◆ **Instructions for the task**
Report the tally of lines featuring the word "Estates" in the entries below, without anything else.

◆ **Extracted records**
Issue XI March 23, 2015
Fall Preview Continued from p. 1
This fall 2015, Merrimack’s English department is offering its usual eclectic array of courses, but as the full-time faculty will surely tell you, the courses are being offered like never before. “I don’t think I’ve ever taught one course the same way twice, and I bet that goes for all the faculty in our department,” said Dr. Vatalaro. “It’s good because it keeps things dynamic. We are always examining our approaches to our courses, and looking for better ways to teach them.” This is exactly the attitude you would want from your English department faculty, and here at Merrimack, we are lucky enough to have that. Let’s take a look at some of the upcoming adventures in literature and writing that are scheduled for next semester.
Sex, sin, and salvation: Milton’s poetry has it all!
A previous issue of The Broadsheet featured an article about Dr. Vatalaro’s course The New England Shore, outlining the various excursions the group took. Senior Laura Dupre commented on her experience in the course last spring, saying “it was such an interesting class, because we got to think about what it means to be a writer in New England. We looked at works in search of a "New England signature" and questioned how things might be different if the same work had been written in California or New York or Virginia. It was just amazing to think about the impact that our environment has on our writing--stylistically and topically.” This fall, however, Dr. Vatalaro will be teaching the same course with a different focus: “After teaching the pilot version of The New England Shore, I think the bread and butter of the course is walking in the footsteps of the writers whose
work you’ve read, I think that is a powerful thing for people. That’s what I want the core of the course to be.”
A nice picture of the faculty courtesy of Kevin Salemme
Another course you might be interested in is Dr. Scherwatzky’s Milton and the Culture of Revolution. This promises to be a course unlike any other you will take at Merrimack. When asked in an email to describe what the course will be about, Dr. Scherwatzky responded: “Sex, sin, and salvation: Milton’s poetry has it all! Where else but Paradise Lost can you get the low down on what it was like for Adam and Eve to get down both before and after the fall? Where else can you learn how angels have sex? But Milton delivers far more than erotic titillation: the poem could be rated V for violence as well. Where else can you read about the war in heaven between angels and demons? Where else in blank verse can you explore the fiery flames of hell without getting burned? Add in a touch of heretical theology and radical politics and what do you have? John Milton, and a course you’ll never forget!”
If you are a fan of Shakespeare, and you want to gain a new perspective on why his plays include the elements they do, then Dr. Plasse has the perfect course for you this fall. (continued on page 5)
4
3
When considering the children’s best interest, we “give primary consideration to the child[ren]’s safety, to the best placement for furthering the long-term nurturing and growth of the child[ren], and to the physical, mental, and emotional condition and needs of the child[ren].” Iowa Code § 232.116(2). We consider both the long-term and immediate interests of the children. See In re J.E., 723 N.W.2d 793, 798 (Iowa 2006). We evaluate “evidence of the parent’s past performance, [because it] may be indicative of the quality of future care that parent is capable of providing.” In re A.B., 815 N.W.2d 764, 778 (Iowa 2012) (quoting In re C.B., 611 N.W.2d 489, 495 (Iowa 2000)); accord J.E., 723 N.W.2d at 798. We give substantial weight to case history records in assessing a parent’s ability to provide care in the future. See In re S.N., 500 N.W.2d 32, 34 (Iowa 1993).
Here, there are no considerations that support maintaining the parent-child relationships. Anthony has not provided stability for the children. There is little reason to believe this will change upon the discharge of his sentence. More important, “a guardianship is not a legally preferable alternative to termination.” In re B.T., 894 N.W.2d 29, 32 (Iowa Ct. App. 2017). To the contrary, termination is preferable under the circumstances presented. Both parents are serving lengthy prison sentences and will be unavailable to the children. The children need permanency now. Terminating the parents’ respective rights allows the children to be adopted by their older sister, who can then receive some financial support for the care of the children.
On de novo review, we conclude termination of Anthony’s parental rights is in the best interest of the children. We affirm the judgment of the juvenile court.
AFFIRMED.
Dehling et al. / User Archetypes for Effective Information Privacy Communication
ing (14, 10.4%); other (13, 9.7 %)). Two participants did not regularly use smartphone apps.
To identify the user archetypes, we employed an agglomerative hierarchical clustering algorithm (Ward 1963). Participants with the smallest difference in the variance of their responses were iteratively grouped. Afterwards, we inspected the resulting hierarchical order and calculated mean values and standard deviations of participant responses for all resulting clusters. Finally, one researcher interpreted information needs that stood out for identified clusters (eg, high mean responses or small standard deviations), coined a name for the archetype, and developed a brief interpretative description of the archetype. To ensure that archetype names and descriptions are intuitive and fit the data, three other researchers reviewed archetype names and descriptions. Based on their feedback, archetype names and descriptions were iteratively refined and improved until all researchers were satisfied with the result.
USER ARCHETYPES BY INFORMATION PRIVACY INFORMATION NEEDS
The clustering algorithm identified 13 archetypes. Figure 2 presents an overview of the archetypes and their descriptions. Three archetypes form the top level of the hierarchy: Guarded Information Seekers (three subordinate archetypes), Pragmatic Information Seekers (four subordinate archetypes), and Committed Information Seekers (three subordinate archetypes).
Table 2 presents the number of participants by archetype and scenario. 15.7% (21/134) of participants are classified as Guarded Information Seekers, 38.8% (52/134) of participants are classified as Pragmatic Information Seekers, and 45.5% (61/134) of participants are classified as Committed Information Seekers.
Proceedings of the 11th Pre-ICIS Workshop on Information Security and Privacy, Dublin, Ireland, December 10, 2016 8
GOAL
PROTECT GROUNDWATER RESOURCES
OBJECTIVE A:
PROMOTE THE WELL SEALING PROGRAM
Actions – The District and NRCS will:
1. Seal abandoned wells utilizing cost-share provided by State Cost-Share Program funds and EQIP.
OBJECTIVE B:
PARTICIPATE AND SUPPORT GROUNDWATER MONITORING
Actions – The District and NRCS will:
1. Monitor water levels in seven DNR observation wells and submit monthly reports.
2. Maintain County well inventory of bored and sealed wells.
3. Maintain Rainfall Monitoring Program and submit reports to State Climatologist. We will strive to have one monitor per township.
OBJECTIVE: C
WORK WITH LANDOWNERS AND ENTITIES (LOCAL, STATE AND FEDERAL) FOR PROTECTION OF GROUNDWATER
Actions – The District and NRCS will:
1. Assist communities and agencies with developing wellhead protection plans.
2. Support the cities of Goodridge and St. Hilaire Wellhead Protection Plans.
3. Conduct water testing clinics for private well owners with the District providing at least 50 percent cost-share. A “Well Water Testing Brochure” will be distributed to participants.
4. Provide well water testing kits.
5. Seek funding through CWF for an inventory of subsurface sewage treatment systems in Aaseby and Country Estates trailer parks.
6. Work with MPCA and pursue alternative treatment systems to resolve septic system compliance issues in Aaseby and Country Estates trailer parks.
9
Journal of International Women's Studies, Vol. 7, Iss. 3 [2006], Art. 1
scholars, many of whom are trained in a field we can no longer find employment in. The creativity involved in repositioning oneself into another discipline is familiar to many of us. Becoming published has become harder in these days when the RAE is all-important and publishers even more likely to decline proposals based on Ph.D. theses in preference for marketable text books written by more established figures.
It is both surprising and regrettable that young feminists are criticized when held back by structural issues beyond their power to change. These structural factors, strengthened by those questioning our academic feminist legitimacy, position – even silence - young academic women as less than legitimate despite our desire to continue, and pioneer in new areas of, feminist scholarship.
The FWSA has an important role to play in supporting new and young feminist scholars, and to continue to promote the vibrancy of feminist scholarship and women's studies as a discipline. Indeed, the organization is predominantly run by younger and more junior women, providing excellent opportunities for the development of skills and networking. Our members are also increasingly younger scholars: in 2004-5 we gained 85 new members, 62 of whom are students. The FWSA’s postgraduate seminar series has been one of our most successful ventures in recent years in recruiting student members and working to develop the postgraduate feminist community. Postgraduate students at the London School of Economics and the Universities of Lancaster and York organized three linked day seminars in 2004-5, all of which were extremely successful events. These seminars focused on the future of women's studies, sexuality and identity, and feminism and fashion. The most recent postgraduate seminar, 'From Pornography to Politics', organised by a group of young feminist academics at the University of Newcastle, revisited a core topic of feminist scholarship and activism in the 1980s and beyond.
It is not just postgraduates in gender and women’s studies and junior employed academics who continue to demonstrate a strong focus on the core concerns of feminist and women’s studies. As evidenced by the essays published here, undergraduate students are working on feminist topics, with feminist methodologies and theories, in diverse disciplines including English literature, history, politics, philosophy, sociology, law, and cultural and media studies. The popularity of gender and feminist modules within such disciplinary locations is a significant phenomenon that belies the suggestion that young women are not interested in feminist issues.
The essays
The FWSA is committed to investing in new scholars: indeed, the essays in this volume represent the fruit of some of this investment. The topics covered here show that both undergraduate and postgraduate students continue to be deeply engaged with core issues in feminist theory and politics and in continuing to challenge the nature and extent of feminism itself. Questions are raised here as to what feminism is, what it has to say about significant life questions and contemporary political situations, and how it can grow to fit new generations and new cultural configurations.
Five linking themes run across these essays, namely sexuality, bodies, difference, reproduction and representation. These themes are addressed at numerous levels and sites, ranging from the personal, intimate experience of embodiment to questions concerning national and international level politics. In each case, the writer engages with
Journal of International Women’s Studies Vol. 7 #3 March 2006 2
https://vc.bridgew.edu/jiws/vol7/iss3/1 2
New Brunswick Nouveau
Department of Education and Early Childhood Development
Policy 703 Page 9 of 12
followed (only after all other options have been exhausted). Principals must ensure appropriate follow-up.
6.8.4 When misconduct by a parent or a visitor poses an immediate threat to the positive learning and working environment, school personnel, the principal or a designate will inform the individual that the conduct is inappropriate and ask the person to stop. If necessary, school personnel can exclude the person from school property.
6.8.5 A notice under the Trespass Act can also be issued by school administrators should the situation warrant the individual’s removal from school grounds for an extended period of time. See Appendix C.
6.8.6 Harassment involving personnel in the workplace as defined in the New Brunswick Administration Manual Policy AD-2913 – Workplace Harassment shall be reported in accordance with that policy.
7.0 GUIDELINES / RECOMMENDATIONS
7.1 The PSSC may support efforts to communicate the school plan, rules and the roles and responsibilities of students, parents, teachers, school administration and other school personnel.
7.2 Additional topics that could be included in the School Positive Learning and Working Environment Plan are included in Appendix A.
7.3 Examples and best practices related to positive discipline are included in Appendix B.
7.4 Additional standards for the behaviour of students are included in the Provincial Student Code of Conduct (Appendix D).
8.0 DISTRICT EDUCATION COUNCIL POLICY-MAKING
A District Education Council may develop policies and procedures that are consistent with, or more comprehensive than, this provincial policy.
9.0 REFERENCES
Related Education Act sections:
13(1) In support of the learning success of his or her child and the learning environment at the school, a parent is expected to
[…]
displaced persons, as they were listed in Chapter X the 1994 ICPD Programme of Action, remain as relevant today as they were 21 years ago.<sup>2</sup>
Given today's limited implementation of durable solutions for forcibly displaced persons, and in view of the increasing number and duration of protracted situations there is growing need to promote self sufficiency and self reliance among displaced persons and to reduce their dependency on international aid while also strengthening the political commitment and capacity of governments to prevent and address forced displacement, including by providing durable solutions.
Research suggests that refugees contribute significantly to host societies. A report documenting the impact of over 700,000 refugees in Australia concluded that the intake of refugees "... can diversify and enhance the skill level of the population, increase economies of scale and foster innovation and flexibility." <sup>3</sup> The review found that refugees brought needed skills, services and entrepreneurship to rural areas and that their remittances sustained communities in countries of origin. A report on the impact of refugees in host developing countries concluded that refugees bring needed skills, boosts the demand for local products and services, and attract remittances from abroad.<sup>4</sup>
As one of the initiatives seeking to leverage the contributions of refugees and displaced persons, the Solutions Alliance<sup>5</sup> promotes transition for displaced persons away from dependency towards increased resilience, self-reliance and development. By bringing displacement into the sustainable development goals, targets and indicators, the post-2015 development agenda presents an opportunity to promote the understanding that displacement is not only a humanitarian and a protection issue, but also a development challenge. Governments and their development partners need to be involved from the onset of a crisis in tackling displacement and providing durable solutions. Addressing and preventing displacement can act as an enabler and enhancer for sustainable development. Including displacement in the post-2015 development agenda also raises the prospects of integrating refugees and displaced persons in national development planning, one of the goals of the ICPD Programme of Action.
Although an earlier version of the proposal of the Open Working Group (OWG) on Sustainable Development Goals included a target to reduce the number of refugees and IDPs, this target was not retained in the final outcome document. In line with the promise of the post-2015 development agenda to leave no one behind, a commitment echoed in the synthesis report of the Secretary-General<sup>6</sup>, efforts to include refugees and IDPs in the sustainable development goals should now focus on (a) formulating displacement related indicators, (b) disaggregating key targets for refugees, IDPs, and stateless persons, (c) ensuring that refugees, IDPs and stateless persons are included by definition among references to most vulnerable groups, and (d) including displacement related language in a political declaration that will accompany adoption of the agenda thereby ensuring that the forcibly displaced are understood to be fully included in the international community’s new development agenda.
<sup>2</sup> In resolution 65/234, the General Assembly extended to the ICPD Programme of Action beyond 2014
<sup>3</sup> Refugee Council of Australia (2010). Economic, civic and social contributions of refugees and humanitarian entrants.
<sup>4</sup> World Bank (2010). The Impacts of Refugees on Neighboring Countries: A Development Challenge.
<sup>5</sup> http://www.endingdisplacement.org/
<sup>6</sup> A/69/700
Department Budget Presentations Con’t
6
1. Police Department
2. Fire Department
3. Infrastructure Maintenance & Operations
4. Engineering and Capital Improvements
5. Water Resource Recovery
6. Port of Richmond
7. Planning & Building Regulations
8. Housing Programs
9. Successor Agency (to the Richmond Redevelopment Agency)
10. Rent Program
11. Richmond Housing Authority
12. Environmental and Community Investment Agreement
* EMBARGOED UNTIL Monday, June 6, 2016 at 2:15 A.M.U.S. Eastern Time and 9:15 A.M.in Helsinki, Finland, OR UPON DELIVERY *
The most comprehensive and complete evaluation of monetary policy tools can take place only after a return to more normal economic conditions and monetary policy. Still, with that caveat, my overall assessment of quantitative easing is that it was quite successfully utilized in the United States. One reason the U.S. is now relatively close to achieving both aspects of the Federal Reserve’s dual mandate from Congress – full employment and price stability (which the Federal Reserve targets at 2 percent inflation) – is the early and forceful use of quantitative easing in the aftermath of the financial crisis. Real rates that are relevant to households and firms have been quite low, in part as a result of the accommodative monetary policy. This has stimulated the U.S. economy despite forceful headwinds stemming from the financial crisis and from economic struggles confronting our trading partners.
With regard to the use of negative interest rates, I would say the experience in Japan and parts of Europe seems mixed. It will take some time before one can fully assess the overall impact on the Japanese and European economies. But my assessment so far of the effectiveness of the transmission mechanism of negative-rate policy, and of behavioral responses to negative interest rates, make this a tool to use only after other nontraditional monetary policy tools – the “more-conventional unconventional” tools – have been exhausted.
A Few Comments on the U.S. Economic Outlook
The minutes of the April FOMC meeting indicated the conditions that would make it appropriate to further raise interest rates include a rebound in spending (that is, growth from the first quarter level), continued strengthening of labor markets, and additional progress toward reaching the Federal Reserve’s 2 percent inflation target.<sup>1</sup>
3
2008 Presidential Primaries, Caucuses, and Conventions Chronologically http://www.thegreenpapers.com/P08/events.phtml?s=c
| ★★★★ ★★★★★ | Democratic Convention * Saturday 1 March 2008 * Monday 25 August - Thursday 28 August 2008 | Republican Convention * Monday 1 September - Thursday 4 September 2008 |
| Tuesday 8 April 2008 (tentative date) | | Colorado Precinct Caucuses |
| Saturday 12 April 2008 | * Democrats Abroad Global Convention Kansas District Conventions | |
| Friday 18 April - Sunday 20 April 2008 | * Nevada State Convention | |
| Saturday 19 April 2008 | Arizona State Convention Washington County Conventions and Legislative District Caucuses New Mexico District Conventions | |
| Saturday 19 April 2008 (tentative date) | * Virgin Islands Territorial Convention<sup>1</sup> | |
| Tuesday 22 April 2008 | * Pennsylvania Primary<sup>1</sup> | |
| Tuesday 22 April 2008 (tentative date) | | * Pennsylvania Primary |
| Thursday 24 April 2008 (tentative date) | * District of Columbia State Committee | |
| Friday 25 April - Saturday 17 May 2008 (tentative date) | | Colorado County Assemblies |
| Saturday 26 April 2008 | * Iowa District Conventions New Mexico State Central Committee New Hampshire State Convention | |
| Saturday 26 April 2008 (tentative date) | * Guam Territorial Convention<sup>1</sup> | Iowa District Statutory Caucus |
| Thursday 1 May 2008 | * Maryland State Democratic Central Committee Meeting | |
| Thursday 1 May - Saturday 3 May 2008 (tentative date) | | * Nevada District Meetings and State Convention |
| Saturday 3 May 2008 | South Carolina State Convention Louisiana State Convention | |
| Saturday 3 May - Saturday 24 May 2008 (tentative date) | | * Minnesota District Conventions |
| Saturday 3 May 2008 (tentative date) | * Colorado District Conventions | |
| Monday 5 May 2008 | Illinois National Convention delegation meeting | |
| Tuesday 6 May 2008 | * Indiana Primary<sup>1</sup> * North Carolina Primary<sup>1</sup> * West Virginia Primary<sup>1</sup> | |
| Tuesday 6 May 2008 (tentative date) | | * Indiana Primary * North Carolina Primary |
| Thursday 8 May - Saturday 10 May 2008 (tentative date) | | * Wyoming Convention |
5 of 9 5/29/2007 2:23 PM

◆ **Output below**
2